◆ OBJECTIVE: In the passage on telephone equalization, write out the part starting at "Centralised equalization devices" and ending at "methods are proposed.", word for word.

◆ SOURCE TEXT:
--- START ---

Centralised equalization devices were proposed in the patents U.S. Pat. Nos. 5,333,195 (Duane O. Bowker) and 5,471,527 (Helena S. Ho). These equalizers are fixed filters which restore the level of the low frequencies attenuated by the transmitter. Bowker proposes for example a gain of 10 to 15 dB on the 100-300 Hz band. These methods have two drawbacks:

2.2. Adaptive Equalization

The invention described in the patent U.S. Pat. No. 5,915,235 (Andrew P De Jaco) aims to correct the non-ideal frequency response of a mobile telephone transducer. The equalizer is described as being placed between the analogue to digital converter and the CELP coder but can be equally well in the terminal or in the network. The principle of equalization is to bring the spectrum of the received signal close to an ideal spectrum. Two methods are proposed.

The first method (illustrated by FIG. 4 in the aforementioned patent of De Jaco) consists of calculating long-term autocorrelation coefficients RLT:
RLT(n,i)=αRLT(n−1,i)+(1−α)R(n,i),  (0.2)

with RLT(n,i) the ith long-term autocorrelation coefficient to the nth frame, R(n,i) the ith autocorrelation coefficient specific to the nth frame, and α a smoothing constant fixed for example at 0.995. From these coefficients there are derived the long-term LPC coefficients, which are the coefficients of a whitening filter. At the output of this filter, the signal is filtered by a fixed signal which imprints on it the ideal long-term spectral characteristics, i.e. those which it would have at the output of a transducer having the ideal frequency response. These two filters are supplemented by a multiplicative gain equal to the ratio between the long-term energies of the input of the whitener and the output of the second filter.

--- END ---

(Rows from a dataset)
--- START ---

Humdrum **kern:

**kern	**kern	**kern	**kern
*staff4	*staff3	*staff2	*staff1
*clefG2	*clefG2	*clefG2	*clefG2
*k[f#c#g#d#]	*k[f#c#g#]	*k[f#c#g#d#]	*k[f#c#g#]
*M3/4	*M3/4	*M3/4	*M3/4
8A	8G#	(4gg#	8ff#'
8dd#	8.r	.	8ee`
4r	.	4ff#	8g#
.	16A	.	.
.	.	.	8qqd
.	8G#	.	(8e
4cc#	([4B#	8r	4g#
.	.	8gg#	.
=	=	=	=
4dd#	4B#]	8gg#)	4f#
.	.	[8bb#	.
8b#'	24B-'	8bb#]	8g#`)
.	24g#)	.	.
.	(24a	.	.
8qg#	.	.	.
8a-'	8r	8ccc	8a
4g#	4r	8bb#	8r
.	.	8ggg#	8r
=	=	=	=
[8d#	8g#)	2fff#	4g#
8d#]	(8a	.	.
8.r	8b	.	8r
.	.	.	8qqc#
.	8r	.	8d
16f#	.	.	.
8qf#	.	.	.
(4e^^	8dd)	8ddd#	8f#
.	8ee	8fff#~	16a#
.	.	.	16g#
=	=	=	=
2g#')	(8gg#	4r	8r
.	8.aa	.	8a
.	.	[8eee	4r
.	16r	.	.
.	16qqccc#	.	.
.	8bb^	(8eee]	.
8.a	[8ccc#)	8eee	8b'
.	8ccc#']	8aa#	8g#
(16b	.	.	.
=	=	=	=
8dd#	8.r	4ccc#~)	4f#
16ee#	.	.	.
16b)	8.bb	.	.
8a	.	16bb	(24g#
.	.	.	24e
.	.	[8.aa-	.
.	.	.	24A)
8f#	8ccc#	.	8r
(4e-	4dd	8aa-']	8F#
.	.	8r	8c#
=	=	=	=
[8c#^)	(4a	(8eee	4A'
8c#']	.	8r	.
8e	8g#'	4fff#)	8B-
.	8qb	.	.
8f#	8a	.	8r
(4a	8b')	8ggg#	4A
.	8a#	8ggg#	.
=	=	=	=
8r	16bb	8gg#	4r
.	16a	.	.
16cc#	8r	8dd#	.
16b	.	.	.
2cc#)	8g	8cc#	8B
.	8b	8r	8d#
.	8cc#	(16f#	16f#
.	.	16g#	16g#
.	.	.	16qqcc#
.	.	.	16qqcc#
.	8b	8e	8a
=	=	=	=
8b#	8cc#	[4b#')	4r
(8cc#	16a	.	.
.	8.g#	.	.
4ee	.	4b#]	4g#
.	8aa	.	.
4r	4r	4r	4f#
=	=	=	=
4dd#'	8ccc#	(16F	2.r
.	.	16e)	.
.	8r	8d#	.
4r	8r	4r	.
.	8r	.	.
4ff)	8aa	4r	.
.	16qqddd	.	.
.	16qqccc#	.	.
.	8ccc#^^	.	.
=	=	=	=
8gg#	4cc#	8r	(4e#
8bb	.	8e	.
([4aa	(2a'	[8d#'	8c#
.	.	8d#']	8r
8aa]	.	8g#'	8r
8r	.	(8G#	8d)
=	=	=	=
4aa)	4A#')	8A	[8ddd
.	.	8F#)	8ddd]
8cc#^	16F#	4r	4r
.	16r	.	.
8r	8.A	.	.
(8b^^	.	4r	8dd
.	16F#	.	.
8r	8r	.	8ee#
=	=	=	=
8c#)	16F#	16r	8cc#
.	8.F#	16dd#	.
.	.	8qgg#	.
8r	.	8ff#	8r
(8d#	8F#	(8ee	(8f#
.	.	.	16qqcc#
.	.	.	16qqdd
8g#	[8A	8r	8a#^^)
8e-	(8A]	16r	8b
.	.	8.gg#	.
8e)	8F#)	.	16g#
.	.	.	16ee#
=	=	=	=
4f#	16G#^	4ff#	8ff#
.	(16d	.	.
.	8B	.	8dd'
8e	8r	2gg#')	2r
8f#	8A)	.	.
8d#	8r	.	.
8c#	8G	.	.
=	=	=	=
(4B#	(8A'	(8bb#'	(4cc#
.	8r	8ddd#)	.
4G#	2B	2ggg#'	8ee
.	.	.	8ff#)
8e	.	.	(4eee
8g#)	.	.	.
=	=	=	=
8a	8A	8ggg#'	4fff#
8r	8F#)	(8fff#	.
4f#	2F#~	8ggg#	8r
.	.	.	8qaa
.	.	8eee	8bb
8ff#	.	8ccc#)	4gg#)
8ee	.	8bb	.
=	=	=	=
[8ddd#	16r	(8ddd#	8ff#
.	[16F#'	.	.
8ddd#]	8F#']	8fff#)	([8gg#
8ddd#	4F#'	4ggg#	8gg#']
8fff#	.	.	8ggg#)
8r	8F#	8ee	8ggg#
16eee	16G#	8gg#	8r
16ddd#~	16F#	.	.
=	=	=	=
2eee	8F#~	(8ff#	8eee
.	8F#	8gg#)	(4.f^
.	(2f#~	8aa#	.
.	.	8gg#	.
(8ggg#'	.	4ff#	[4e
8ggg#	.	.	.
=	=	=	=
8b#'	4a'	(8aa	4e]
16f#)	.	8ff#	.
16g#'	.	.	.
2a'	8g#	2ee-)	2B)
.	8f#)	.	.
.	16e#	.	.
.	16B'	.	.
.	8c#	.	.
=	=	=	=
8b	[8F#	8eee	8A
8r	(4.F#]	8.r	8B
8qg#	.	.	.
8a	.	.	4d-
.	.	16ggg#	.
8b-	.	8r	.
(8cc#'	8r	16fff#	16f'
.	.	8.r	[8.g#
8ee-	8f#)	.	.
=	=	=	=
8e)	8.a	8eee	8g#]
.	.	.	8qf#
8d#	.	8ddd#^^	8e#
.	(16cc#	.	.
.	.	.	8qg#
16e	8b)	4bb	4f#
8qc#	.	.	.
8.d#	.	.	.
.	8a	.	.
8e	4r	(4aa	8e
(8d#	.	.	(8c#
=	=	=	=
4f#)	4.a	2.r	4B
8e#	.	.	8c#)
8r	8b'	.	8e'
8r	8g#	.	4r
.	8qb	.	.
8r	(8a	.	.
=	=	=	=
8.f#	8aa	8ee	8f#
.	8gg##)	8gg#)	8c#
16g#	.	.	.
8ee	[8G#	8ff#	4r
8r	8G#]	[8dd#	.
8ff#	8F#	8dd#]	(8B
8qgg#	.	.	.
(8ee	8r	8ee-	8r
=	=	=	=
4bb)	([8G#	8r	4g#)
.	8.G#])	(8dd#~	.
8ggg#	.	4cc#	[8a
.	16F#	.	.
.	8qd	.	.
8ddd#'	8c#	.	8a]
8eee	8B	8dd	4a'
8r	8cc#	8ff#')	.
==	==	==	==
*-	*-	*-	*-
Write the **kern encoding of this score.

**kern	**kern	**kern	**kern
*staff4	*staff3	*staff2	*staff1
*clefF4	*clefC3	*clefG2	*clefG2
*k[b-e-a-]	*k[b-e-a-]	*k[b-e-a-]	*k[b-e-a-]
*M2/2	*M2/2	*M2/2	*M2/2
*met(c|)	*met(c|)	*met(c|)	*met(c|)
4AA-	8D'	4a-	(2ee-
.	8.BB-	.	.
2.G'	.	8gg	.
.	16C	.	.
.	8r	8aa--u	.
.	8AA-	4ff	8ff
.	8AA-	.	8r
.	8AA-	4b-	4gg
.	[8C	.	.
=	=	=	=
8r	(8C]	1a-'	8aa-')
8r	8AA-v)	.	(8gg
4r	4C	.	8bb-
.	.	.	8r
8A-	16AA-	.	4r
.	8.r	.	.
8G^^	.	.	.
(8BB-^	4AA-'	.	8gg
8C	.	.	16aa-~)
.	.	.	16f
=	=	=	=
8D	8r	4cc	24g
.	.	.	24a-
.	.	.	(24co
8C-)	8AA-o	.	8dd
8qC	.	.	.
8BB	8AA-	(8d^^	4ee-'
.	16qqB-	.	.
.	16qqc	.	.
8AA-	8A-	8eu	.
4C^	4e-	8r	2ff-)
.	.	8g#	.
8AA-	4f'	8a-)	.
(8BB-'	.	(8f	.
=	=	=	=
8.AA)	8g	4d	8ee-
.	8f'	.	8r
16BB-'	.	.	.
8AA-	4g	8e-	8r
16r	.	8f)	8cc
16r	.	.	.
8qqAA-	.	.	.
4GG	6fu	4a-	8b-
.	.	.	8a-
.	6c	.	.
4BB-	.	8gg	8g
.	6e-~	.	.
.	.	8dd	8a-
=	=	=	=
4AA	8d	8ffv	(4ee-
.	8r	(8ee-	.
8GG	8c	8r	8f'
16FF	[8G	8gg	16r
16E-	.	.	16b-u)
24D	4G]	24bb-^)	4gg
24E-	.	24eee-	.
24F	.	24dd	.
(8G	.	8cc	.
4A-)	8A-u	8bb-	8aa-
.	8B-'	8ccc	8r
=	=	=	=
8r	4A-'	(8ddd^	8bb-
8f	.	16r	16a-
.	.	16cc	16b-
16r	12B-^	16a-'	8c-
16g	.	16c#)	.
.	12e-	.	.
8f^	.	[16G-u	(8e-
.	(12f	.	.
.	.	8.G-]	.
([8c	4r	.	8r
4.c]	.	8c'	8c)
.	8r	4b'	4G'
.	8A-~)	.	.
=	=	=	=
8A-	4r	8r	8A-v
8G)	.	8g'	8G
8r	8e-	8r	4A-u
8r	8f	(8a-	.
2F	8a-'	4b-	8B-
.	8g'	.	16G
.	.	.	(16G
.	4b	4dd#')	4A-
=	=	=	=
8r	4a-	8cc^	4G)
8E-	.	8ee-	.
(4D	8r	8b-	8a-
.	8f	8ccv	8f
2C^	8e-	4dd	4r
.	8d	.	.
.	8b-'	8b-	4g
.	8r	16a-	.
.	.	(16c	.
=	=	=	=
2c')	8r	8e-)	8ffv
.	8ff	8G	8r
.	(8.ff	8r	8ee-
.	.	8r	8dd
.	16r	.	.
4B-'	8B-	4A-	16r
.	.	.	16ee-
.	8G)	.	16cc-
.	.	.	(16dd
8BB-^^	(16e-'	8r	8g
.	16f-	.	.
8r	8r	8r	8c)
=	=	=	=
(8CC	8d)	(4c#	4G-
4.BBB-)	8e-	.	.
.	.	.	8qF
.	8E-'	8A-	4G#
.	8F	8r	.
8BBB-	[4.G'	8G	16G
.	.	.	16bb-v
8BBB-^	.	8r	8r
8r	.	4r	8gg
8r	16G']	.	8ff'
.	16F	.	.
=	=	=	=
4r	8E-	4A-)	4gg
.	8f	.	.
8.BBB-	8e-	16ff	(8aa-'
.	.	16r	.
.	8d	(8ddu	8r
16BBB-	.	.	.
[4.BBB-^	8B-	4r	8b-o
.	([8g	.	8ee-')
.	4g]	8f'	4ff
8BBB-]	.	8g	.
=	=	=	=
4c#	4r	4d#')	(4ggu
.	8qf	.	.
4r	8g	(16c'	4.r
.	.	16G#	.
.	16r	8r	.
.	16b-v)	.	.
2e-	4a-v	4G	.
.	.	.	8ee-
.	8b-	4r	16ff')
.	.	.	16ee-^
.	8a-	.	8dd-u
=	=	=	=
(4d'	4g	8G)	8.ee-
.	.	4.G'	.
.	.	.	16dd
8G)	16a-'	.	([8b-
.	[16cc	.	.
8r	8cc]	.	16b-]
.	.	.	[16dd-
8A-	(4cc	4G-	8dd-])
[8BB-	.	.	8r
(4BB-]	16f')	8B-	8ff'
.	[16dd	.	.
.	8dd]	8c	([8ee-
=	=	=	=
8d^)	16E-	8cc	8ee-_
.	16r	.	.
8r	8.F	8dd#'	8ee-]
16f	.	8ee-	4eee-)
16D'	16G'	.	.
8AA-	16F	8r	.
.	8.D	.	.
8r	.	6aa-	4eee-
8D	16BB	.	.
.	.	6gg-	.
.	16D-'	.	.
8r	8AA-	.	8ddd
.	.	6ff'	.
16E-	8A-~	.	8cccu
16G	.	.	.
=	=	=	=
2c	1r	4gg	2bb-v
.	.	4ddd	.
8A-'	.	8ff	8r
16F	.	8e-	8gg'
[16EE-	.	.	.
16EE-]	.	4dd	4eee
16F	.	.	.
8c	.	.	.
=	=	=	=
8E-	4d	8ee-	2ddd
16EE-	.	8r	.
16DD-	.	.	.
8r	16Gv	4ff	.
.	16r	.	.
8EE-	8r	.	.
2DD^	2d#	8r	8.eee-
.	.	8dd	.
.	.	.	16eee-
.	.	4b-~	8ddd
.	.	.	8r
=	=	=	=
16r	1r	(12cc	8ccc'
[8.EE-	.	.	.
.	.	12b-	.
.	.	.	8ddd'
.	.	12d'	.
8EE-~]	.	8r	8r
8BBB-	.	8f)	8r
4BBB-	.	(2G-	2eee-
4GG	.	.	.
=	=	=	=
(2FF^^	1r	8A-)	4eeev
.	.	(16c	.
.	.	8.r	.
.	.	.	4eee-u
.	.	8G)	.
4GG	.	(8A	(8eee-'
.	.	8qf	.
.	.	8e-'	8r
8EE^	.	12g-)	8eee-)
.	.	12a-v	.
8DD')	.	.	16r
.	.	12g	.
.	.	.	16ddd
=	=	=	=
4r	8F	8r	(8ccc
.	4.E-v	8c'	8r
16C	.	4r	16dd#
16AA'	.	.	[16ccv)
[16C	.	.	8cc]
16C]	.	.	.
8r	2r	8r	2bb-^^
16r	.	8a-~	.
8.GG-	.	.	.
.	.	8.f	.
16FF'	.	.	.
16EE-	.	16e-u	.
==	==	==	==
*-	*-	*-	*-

--- END ---

◆ EXERCISE SOLUTION:
Centralised equalization devices were proposed in the patents U.S. Pat. Nos. 5,333,195 (Duane O. Bowker) and 5,471,527 (Helena S. Ho). These equalizers are fixed filters which restore the level of the low frequencies attenuated by the transmitter. Bowker proposes for example a gain of 10 to 15 dB on the 100-300 Hz band. These methods have two drawbacks:

2.2. Adaptive Equalization

The invention described in the patent U.S. Pat. No. 5,915,235 (Andrew P De Jaco) aims to correct the non-ideal frequency response of a mobile telephone transducer. The equalizer is described as being placed between the analogue to digital converter and the CELP coder but can be equally well in the terminal or in the network. The principle of equalization is to bring the spectrum of the received signal close to an ideal spectrum. Two methods are proposed.